Over the course of the next year Bruchmann's Germany continued to build up its military might, as the French people grew accustomed to their new government. In the Far East, however, things were not so rosy. The Imperial Japanese, taking advantage of the French weakness, sailed for Saigon and Hanoi and effectively overran French Indochina in a matter of weeks. A tense standoff emerged between the British, in Malaya and the Philippines (which they took from the Americans after the Revolution of 1933), and the Japanese. This standoff ended in the winter of 1941, when Japanese forces launched simultaneous attacks on the Philippines and British Hawaii, beginning the Pacific War. Over the course of the next few years, Japanese forces pushed through the Philippines, overthrew a pro-British Thai monarchy in a coup, and thrust into Burma and Malaya. On June 9, 1942, the Japanese began their invasion of Hawaii.
In the Atlantic, the AFSR Navy landed in the French Caribbean, seizing St. Barthelemay, Guadeloupe, and Marinique, before pressing on to occupy Cayenne and the rest of French Guiana. using Cayenne as the capital of the People's Republic of France, under the leadership of Jaques Duclos, who was the highest-ranking member of the PCF to escape France. From there, the AFSR navy sailed to Fernando Po and the Canary Islands, seizing the former over the course of a week and the latter in a monthlong Island hopping campaign. From there the AFSR landed in Spanish Sahara, pushing north into Morocco and Algeria over the fall and winter of 1942-1943. As Oran fell in February of 1943, and a final push to Tunis was being prepared, the AFSR finally brokered a deal with Whitehall over the AFSR Navy being allowed to pass by Gibraltar unmolested (the AFSR had previously attempted to avoid direct confrontation with Britain, so as to avoid adding the Royal navy to the Franco-German and Italian naval forces resisting them).

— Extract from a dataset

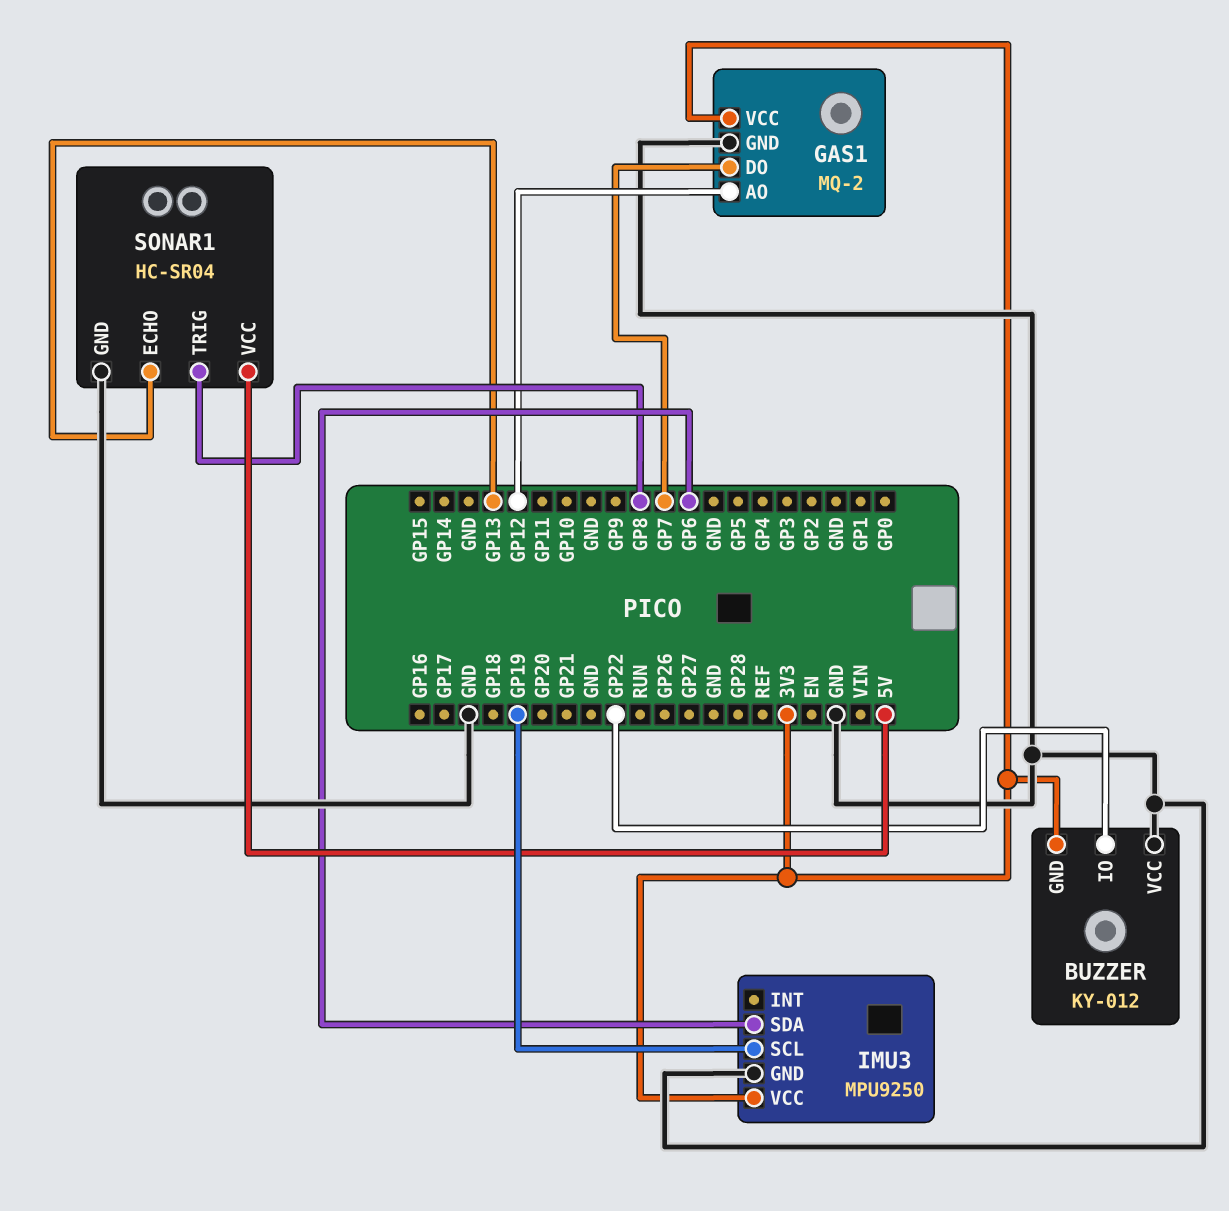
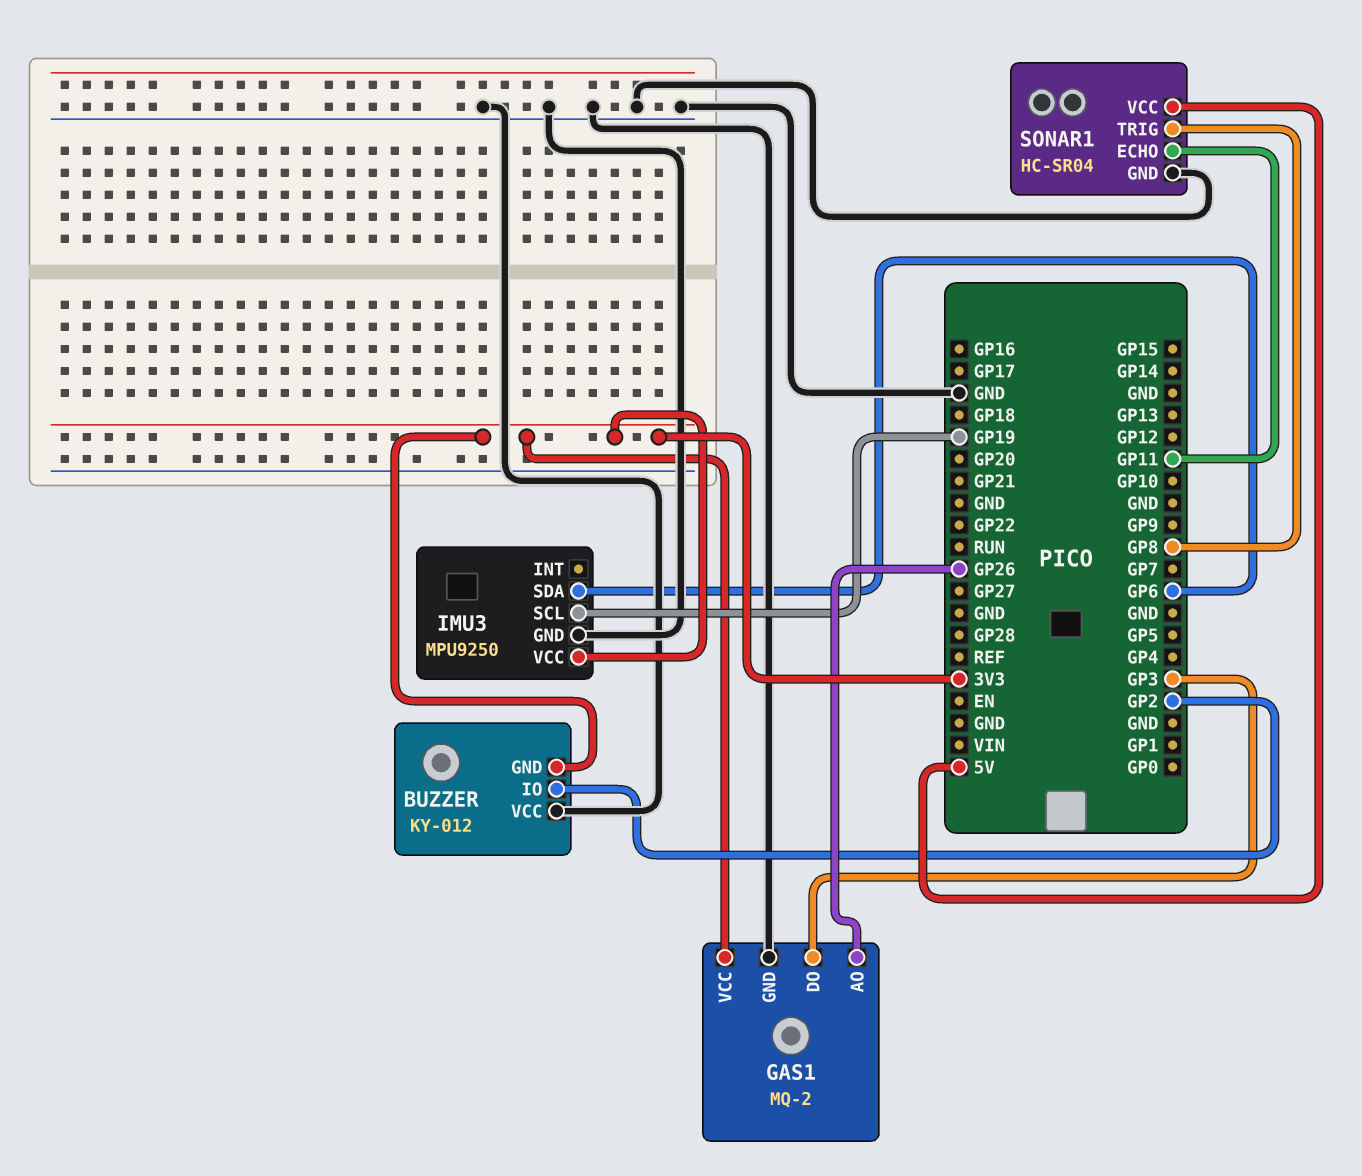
BUZZER pin IO: GP22 -> GP2
GAS1 pin AO: GP12 -> GP26
GAS1 pin DO: GP7 -> GP3
SONAR1 pin ECHO: GP13 -> GP11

The catalyst for this was the thing that finally soured the previously positive and later ambivalent view the British public had of Heinz Bruchmann. As Bruchmann tightened control over Poland and Lithuania, he also made entreaties with the Latvian, Estonian, and Finnish governments, souring relations with Russia. Meanwhile, under Bruchmann's directions, the increasingly German-dominated government of Polish stripped Belorussian and Ukrainian of their recognition and banned instruction in those languages in schools, and extolled to students the virtues of the old days of the Polish-Lithuanian Commonwealth. In December of 1942, Bruchmann brokered a deal with the Finnish government that would place German troops in Finland to protect them from an increasingly belligerent Russia. In January, Latvia, Estonia, and Finland all announced their intention to join the European Collective Security Alliance. Outraged at this intrusion into their backyard, on March 17th, as German troops set up bases in Finland and the Baltics, Russia invaded the Baltics and Finland. As these places fell, German troops began amassing in Poland and Romania, and in late April, just as the Spring Rasputitsa came to an end, they began an invasion of Russia. Over the summer, the greater part of the ECSA's armies pushed into Russia, as Minsk, Kiev, Somolensk, and Petrograd fell to the invaders. AS they did so, they enlisted the assistance of Ukrainian and Belorussian nationalists in building their new Eastern Europe. Bruchmann paused that Fall, forcing the Russians to launch their counteroffensive at the height of the Fall Rasputitsa, and in November they resumed the offensive, now equipped with enormous quantities of winter gear that had been prepared over the course of the previous summer. Better-prepared than any invading army since the Mongols, the Wehrmacht and the other ECSA allies pushed towards Moscow and Tsartsyn, then pushing south towards the oilfields of the Caspian sea once those places had been captured. On December 27th, 1943, Russia surrendered to Germany. On New Year's eve, however, things would change, as Operation Gracchus began in the Mediterranean, and American troops landed in the Belearics and Sardinia.